Dominanz der Richtungen bspw. in den 60er Jahren
Die erste Symphonie von Rodney Newton von 1967 habe ich gerade gehört, ein tonales Werk, das nicht im Entferntesten etwas mit der damals dominierenden Musik zu tun haben will.
Gemeint ist hier klarerweise mit "der damals dominierenden Musik" Atonales von Stockhausen bis Penderecki und nicht Beatles oder Jazz. Aber bleiben wir in der e-Musik.

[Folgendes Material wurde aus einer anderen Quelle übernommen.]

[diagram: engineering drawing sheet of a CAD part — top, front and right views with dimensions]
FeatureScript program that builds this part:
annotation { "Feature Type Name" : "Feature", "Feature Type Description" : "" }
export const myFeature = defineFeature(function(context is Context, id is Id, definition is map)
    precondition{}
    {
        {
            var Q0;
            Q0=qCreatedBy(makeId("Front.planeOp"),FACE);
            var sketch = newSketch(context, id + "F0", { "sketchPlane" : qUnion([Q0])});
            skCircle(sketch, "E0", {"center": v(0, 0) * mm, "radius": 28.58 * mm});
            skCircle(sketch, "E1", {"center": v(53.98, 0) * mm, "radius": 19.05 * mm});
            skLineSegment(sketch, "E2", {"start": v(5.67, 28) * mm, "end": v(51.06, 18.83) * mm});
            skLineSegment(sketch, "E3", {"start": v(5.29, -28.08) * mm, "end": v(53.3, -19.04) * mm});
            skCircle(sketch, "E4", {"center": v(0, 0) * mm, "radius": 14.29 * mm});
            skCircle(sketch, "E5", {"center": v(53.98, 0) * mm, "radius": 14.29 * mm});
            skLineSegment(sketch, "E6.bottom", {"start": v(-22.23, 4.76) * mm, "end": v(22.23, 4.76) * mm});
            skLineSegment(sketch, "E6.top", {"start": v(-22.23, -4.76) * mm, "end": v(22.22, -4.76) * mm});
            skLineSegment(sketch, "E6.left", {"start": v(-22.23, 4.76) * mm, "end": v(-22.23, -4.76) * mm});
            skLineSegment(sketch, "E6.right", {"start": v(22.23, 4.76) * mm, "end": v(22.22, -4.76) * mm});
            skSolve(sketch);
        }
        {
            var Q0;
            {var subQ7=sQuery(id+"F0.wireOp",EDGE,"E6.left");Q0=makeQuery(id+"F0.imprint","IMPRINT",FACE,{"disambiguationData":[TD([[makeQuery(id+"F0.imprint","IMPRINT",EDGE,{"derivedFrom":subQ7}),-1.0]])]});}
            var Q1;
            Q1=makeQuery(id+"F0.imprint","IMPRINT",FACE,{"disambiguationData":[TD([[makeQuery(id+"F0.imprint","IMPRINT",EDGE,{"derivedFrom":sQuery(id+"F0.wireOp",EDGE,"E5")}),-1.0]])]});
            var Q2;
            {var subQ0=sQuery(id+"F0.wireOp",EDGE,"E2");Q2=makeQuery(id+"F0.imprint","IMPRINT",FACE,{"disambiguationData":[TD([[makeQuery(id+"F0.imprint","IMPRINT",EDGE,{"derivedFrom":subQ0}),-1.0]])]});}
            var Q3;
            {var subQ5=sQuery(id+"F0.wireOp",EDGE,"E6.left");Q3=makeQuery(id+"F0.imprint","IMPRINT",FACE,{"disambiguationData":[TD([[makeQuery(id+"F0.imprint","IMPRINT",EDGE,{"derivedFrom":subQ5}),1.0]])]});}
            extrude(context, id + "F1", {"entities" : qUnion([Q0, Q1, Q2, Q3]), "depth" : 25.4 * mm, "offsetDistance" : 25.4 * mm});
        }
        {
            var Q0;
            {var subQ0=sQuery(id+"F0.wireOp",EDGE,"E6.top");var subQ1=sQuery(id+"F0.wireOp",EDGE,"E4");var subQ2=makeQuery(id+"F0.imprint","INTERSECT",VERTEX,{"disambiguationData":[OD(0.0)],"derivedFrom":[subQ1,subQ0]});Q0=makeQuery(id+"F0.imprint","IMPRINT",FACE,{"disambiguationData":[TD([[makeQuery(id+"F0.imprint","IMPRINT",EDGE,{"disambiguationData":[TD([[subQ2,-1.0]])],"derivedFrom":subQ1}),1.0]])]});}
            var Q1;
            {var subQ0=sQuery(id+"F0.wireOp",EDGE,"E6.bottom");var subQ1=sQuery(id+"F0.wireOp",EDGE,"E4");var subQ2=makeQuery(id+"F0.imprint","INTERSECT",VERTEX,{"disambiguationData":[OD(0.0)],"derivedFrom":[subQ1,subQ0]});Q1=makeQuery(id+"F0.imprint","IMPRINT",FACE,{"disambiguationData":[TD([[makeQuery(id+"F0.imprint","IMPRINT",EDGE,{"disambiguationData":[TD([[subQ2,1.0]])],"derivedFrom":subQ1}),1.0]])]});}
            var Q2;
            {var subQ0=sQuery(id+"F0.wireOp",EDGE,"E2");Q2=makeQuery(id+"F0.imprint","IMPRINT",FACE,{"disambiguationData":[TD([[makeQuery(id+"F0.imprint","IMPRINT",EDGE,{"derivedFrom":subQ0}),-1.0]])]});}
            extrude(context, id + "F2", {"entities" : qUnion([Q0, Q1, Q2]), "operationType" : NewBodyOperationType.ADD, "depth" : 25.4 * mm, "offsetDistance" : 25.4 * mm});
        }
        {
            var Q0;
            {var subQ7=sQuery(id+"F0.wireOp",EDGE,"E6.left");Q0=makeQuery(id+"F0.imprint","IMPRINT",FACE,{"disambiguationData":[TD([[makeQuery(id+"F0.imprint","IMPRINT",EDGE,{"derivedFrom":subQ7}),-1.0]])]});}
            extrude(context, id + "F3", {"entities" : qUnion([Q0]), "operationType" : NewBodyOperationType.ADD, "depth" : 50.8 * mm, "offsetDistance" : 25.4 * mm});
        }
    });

Der weitgehend aus der klassisch-romantischen Tradition schaffende Gerhard Frommel (1906 - 1984) stellte 1962 das Komponieren fast ganz ein, seine 1962 vollendete Oper Der Technokrat wurde nie aufgeführt (lt. wikipedia). Das muss aber nicht heißen, dass in den 60ern die Atonalen alles plattgemacht hätten. Gerade Hindemith und seine Nachfolger waren damals doch sehr präsent in deutschen Konzertsälen, glaube ich mal gelesen zu haben. Und in England dürfte konservativere Musik weniger Anfeindungen erfahren haben, da sie nicht mit dem Nationalsozialismus in Verbindung gebracht wurde.

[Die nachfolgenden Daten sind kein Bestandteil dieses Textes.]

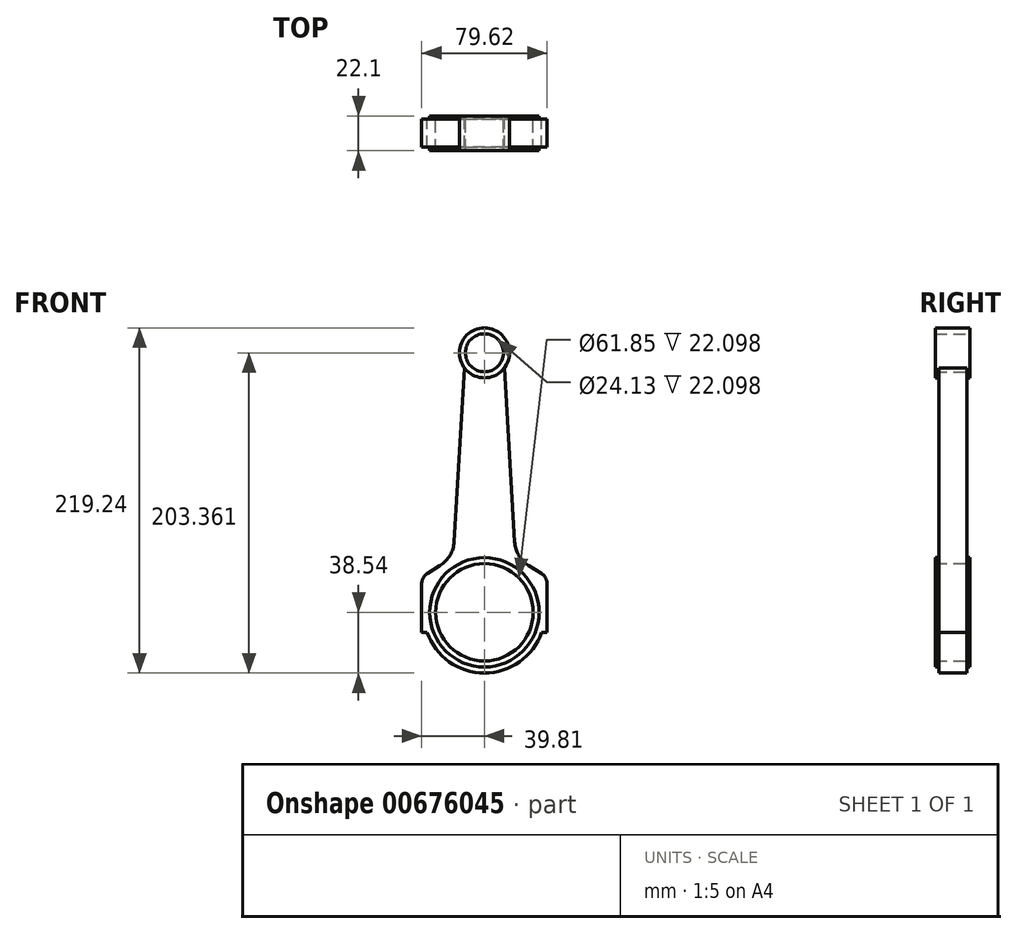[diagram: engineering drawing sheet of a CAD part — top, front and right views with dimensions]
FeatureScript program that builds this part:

Auf der anderen Seite habe ich ja den Verdacht, dass die laut Wieland "damals dominierende Musik" weitgehend in kleinerem Rahmen stattgefunden hat und zwar Kritik und Wissenschaft dominiert haben dürfte, nicht aber den Musikbetrieb. Ich bin zwar viel zu jung, aber in Österreich dürfte das Bild so gewesen sein, dass die atonale Musik in den 60er Jahren nicht dominierte. Friedrich Cerha hatte seinen Durchbruch erst irgendwann in den 80er Jahren, vorher waren Gottfried von Einem und Gerhard Wimberger viel gespielte und dominante Persönlichkeiten, ihr Stil wäre der Neoklassizismus. Das passt auch mit Frommels Untergang zusammen, der seine Postromantik zwar auf faszinierende Weise modernisierte, aber gegenüber dem Neoklassizismus als zu altmodisch empfunden worden sein dürfte, ich nehme an, bei Theodor Berger (1905 - 1992) war es ähnlich, um 1965 "wurde es still" um ihn (lt. wikipedia). Er war stark vom Impressionismus beeinflusst.

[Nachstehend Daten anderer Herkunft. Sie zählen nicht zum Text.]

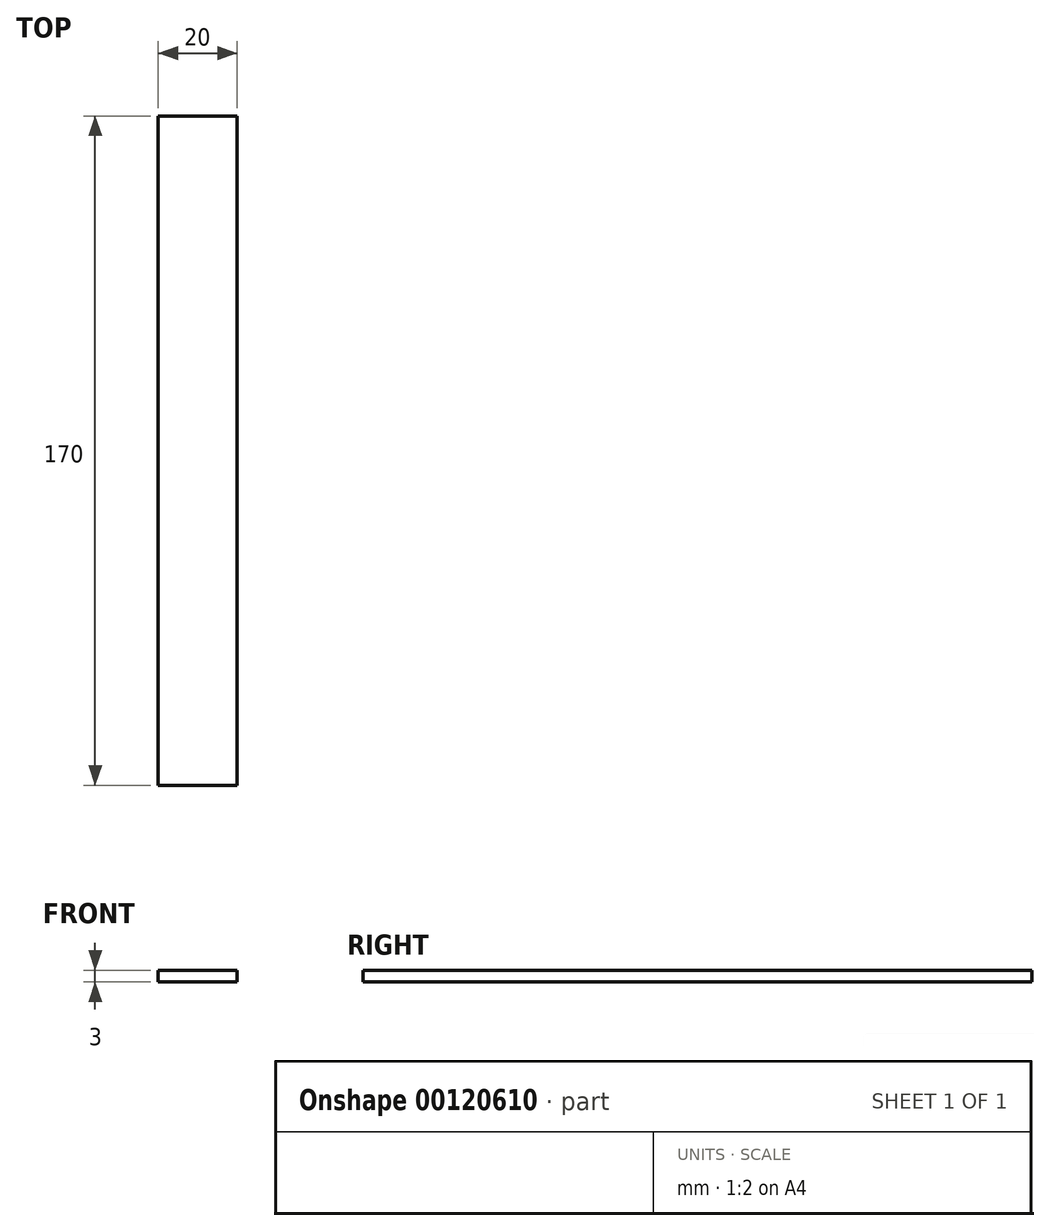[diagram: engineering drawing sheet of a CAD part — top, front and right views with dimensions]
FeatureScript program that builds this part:
annotation { "Feature Type Name" : "Feature", "Feature Type Description" : "" }
export const myFeature = defineFeature(function(context is Context, id is Id, definition is map)
    precondition{}
    {
        {
            var Q0;
            Q0=qCreatedBy(makeId("Top.planeOp"),FACE);
            var sketch = newSketch(context, id + "F0", { "sketchPlane" : qUnion([Q0])});
            skLineSegment(sketch, "E0.bottom", {"start": v(-44.42, 109.32) * mm, "end": v(-24.42, 109.32) * mm});
            skLineSegment(sketch, "E0.top", {"start": v(-44.42, -60.68) * mm, "end": v(-24.42, -60.68) * mm});
            skLineSegment(sketch, "E0.left", {"start": v(-44.42, 109.32) * mm, "end": v(-44.42, -60.68) * mm});
            skLineSegment(sketch, "E0.right", {"start": v(-24.42, 109.32) * mm, "end": v(-24.42, -60.68) * mm});
            skSolve(sketch);
        }
        {
            var Q0;
            Q0=makeQuery(id+"F0.imprint","IMPRINT",FACE,{"disambiguationData":[TD([[makeQuery(id+"F0.imprint","IMPRINT",EDGE,{"derivedFrom":sQuery(id+"F0.wireOp",EDGE,"E0.bottom")}),-1.0]])]});
            extrude(context, id + "F1", {"entities" : qUnion([Q0]), "depth" : 3 * mm});
        }
    });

Worauf ich hinaus will: Die von Wieland immer wieder ausgespielte dominante Rolle der atonalen Musik, die der neu komponierten tonalen Musik der 60er Jahre keinen Platz gelassen hätte, bis dann die Postmoderne kam, entspricht nicht der Realität. In Musikgeschichten ist natürlich die atonale Musik der 60er Jahre dominant, aber das heißt nicht, dass sie im Konzertsaal dominant gewesen wäre. Und die CD-Veröffentlichungen verraten uns auch wenig über die damaligen "Kräfteverhältnisse".